> _THE TASK_
The reply should hold every line of the data, unchanged and complete.

(Collected data)
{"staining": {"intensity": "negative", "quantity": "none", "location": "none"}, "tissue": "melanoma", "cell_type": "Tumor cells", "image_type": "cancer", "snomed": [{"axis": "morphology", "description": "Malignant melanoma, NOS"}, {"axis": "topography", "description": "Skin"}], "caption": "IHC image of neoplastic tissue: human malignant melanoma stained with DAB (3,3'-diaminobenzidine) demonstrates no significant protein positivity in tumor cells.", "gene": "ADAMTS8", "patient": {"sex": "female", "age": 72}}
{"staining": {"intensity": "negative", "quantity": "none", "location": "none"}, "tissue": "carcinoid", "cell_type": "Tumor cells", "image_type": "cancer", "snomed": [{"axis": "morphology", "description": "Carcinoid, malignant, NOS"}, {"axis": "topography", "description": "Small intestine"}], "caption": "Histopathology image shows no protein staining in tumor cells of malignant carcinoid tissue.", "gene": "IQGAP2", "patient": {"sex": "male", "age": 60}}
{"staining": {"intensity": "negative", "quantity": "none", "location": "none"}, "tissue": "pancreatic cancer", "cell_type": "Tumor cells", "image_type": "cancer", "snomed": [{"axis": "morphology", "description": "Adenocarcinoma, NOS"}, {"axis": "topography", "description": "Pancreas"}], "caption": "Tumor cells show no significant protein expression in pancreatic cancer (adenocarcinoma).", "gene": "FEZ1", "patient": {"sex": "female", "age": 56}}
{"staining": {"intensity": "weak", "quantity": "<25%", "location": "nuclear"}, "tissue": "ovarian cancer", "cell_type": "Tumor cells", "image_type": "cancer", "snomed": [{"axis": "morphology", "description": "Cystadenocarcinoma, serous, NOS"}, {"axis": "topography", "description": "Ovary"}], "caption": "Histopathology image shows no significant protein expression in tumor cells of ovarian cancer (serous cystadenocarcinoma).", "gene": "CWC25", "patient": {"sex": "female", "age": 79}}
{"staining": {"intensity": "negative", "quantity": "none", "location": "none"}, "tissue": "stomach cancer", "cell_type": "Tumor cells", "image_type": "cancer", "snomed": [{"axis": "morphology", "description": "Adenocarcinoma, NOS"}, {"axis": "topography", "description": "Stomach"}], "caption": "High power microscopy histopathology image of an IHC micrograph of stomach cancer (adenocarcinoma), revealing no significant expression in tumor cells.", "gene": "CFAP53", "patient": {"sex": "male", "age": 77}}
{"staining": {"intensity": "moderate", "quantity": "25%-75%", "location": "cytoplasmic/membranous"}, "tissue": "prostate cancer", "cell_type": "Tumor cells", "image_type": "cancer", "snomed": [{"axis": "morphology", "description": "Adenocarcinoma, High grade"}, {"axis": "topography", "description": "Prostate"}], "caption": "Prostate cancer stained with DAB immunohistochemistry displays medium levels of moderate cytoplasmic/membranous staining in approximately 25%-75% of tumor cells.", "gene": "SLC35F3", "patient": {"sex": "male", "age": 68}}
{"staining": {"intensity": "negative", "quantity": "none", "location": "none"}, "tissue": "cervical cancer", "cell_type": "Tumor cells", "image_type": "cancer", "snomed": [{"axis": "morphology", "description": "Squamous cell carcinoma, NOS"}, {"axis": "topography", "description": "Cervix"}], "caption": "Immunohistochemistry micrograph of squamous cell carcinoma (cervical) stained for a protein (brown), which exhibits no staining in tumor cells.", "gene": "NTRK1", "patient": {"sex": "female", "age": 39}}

> _COMPLETED TASK_
{"staining": {"intensity": "negative", "quantity": "none", "location": "none"}, "tissue": "melanoma", "cell_type": "Tumor cells", "image_type": "cancer", "snomed": [{"axis": "morphology", "description": "Malignant melanoma, NOS"}, {"axis": "topography", "description": "Skin"}], "caption": "IHC image of neoplastic tissue: human malignant melanoma stained with DAB (3,3'-diaminobenzidine) demonstrates no significant protein positivity in tumor cells.", "gene": "ADAMTS8", "patient": {"sex": "female", "age": 72}}
{"staining": {"intensity": "negative", "quantity": "none", "location": "none"}, "tissue": "carcinoid", "cell_type": "Tumor cells", "image_type": "cancer", "snomed": [{"axis": "morphology", "description": "Carcinoid, malignant, NOS"}, {"axis": "topography", "description": "Small intestine"}], "caption": "Histopathology image shows no protein staining in tumor cells of malignant carcinoid tissue.", "gene": "IQGAP2", "patient": {"sex": "male", "age": 60}}
{"staining": {"intensity": "negative", "quantity": "none", "location": "none"}, "tissue": "pancreatic cancer", "cell_type": "Tumor cells", "image_type": "cancer", "snomed": [{"axis": "morphology", "description": "Adenocarcinoma, NOS"}, {"axis": "topography", "description": "Pancreas"}], "caption": "Tumor cells show no significant protein expression in pancreatic cancer (adenocarcinoma).", "gene": "FEZ1", "patient": {"sex": "female", "age": 56}}
{"staining": {"intensity": "weak", "quantity": "<25%", "location": "nuclear"}, "tissue": "ovarian cancer", "cell_type": "Tumor cells", "image_type": "cancer", "snomed": [{"axis": "morphology", "description": "Cystadenocarcinoma, serous, NOS"}, {"axis": "topography", "description": "Ovary"}], "caption": "Histopathology image shows no significant protein expression in tumor cells of ovarian cancer (serous cystadenocarcinoma).", "gene": "CWC25", "patient": {"sex": "female", "age": 79}}
{"staining": {"intensity": "negative", "quantity": "none", "location": "none"}, "tissue": "stomach cancer", "cell_type": "Tumor cells", "image_type": "cancer", "snomed": [{"axis": "morphology", "description": "Adenocarcinoma, NOS"}, {"axis": "topography", "description": "Stomach"}], "caption": "High power microscopy histopathology image of an IHC micrograph of stomach cancer (adenocarcinoma), revealing no significant expression in tumor cells.", "gene": "CFAP53", "patient": {"sex": "male", "age": 77}}
{"staining": {"intensity": "moderate", "quantity": "25%-75%", "location": "cytoplasmic/membranous"}, "tissue": "prostate cancer", "cell_type": "Tumor cells", "image_type": "cancer", "snomed": [{"axis": "morphology", "description": "Adenocarcinoma, High grade"}, {"axis": "topography", "description": "Prostate"}], "caption": "Prostate cancer stained with DAB immunohistochemistry displays medium levels of moderate cytoplasmic/membranous staining in approximately 25%-75% of tumor cells.", "gene": "SLC35F3", "patient": {"sex": "male", "age": 68}}
{"staining": {"intensity": "negative", "quantity": "none", "location": "none"}, "tissue": "cervical cancer", "cell_type": "Tumor cells", "image_type": "cancer", "snomed": [{"axis": "morphology", "description": "Squamous cell carcinoma, NOS"}, {"axis": "topography", "description": "Cervix"}], "caption": "Immunohistochemistry micrograph of squamous cell carcinoma (cervical) stained for a protein (brown), which exhibits no staining in tumor cells.", "gene": "NTRK1", "patient": {"sex": "female", "age": 39}}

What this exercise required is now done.